Consent and assent processes and documents:
- Describe the consent procedures to be followed, including the circumstances under which consent will be sought and obtained.
- The CHEO Research Ethics Board requires informed consent forms to be available in both English and French as per the Board’s Bilingualism policy enacted on October 1, 2004.
- The REB reviews study budgets to examine possible conflicts of interest that would appear in the form of ‘overpayment’ for the recruitment and subsequent care of research participants.
- An itemized per patient budget should be submitted to the Board for review. The budget should indicate whether or not a fee for service will be paid to the investigator and/or referring physician and on what basis it is calculated (see http://www.cpso.on.ca/policies/policies/default.aspx?ID=1536). Both the REB and the CPSO do not permit physician investigators to receive compensation for recruiting patients into clinical trials. That being said, a recruiting physician can receive appropriate compensation for clinical and/or administrative services, which are beyond his/her normal practice activities and are required to recruit patients into a study. Parameters such as time, expenditure and complexity of the work required may be relevant considerations in determining what an appropriate compensation amount is. The concern with the payment of ‘recruitment fees’ not directly linked to a recognized fee schedule, is that they create a potential conflict of interest in which the physician’s interests appear to diverge from those of his/her patients.
- Financial agreements between the Primary CHEO Site Investigator and the Sponsor of the study must be described.
Data Sharing Agreements:
Data sharing agreements between CHEO and the study sponsor must be vetted by the RI Contracts Officer.
Protocols that expose human research participants to more than minimal risk must show evidence that the study has undergone independent scientific peer review. The peer review process ensures that all research meets the highest scientific standards. In the absence of scientific rigour, there is no justification to exposing humans to research-related risk. Research that is poorly justified or designed cannot advance knowledge and should therefore, not be permitted.
The initial submission must include two independent scientific peer reviews for review by the Board.
To qualify as an independent scientific peer review, a review must:
• Appraise the scientific merit and rigour of the study;
• Be conducted by qualified experts within the field;
• Be de-identified such that the name of the reviewer is not revealed to the study team; and be obtained independently (i.e., not through the study team).
Studies with scientific peer review as part of their funding (e.g., CIHR):
The Researcher should upload copies of the two required independent scientific peer reviews in their application to the Board.

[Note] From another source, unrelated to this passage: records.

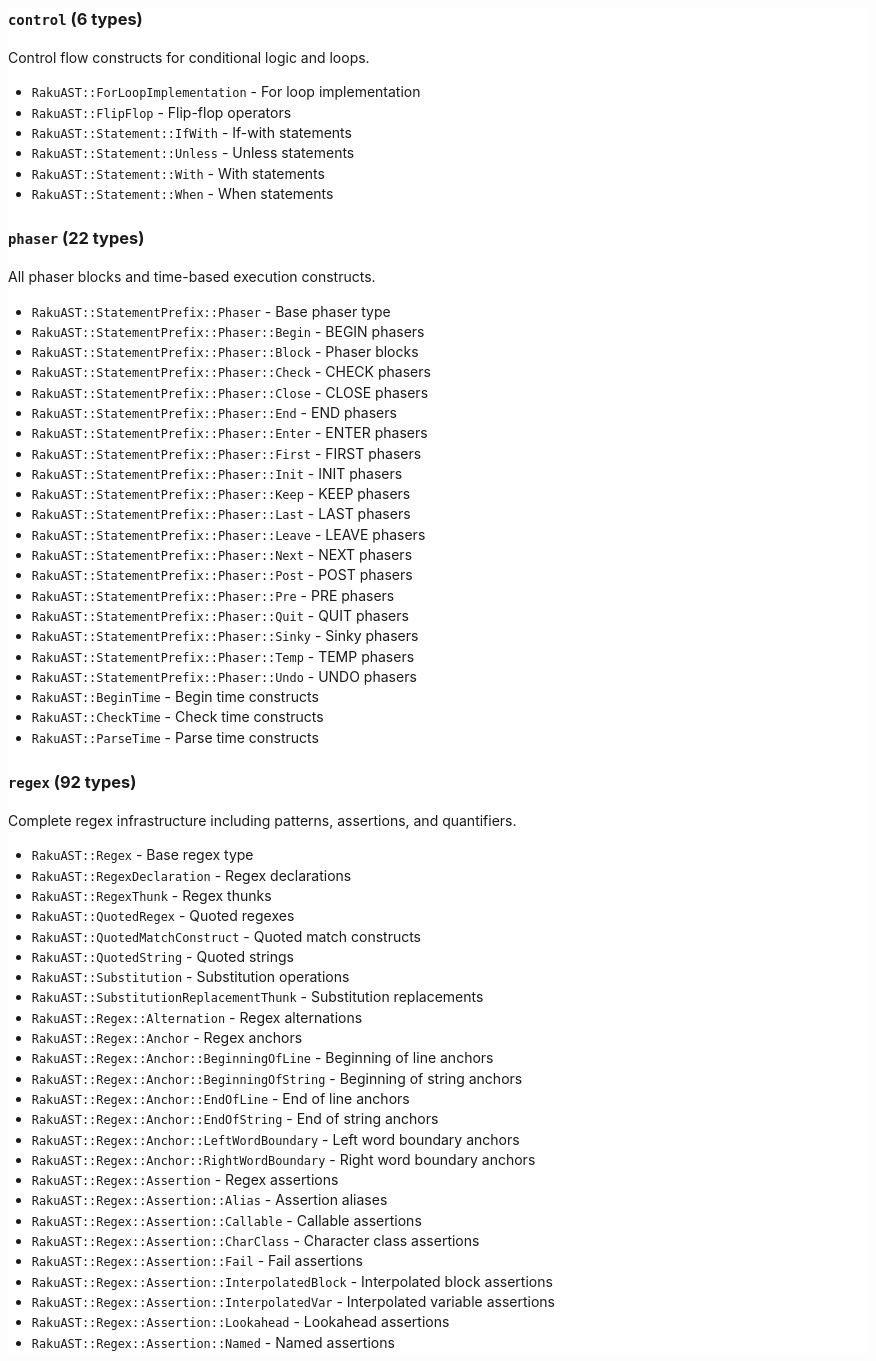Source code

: ### `control` (6 types)
Control flow constructs for conditional logic and loops.

- `RakuAST::ForLoopImplementation` - For loop implementation
- `RakuAST::FlipFlop` - Flip-flop operators
- `RakuAST::Statement::IfWith` - If-with statements
- `RakuAST::Statement::Unless` - Unless statements
- `RakuAST::Statement::With` - With statements
- `RakuAST::Statement::When` - When statements

### `phaser` (22 types)
All phaser blocks and time-based execution constructs.

- `RakuAST::StatementPrefix::Phaser` - Base phaser type
- `RakuAST::StatementPrefix::Phaser::Begin` - BEGIN phasers
- `RakuAST::StatementPrefix::Phaser::Block` - Phaser blocks
- `RakuAST::StatementPrefix::Phaser::Check` - CHECK phasers
- `RakuAST::StatementPrefix::Phaser::Close` - CLOSE phasers
- `RakuAST::StatementPrefix::Phaser::End` - END phasers
- `RakuAST::StatementPrefix::Phaser::Enter` - ENTER phasers
- `RakuAST::StatementPrefix::Phaser::First` - FIRST phasers
- `RakuAST::StatementPrefix::Phaser::Init` - INIT phasers
- `RakuAST::StatementPrefix::Phaser::Keep` - KEEP phasers
- `RakuAST::StatementPrefix::Phaser::Last` - LAST phasers
- `RakuAST::StatementPrefix::Phaser::Leave` - LEAVE phasers
- `RakuAST::StatementPrefix::Phaser::Next` - NEXT phasers
- `RakuAST::StatementPrefix::Phaser::Post` - POST phasers
- `RakuAST::StatementPrefix::Phaser::Pre` - PRE phasers
- `RakuAST::StatementPrefix::Phaser::Quit` - QUIT phasers
- `RakuAST::StatementPrefix::Phaser::Sinky` - Sinky phasers
- `RakuAST::StatementPrefix::Phaser::Temp` - TEMP phasers
- `RakuAST::StatementPrefix::Phaser::Undo` - UNDO phasers
- `RakuAST::BeginTime` - Begin time constructs
- `RakuAST::CheckTime` - Check time constructs
- `RakuAST::ParseTime` - Parse time constructs

### `regex` (92 types)
Complete regex infrastructure including patterns, assertions, and quantifiers.

- `RakuAST::Regex` - Base regex type
- `RakuAST::RegexDeclaration` - Regex declarations
- `RakuAST::RegexThunk` - Regex thunks
- `RakuAST::QuotedRegex` - Quoted regexes
- `RakuAST::QuotedMatchConstruct` - Quoted match constructs
- `RakuAST::QuotedString` - Quoted strings
- `RakuAST::Substitution` - Substitution operations
- `RakuAST::SubstitutionReplacementThunk` - Substitution replacements
- `RakuAST::Regex::Alternation` - Regex alternations
- `RakuAST::Regex::Anchor` - Regex anchors
- `RakuAST::Regex::Anchor::BeginningOfLine` - Beginning of line anchors
- `RakuAST::Regex::Anchor::BeginningOfString` - Beginning of string anchors
- `RakuAST::Regex::Anchor::EndOfLine` - End of line anchors
- `RakuAST::Regex::Anchor::EndOfString` - End of string anchors
- `RakuAST::Regex::Anchor::LeftWordBoundary` - Left word boundary anchors
- `RakuAST::Regex::Anchor::RightWordBoundary` - Right word boundary anchors
- `RakuAST::Regex::Assertion` - Regex assertions
- `RakuAST::Regex::Assertion::Alias` - Assertion aliases
- `RakuAST::Regex::Assertion::Callable` - Callable assertions
- `RakuAST::Regex::Assertion::CharClass` - Character class assertions
- `RakuAST::Regex::Assertion::Fail` - Fail assertions
- `RakuAST::Regex::Assertion::InterpolatedBlock` - Interpolated block assertions
- `RakuAST::Regex::Assertion::InterpolatedVar` - Interpolated variable assertions
- `RakuAST::Regex::Assertion::Lookahead` - Lookahead assertions
- `RakuAST::Regex::Assertion::Named` - Named assertions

Studies that do not have accompanying scientific peer review from funding agencies or are unfunded:
The Researcher must obtain a scientific peer review though the CHEO Research Institute peer review program (under special review).
The following submissions are excluded from this requirement:
• Research sponsored and initiated by Industry; and
• Research sponsored and initiated by a recognized cooperative research group; e.g., Children’s Oncology Group.
The REB reserves the right to request scientific peer reviews regardless of the Sponsor type, should they deem it necessary.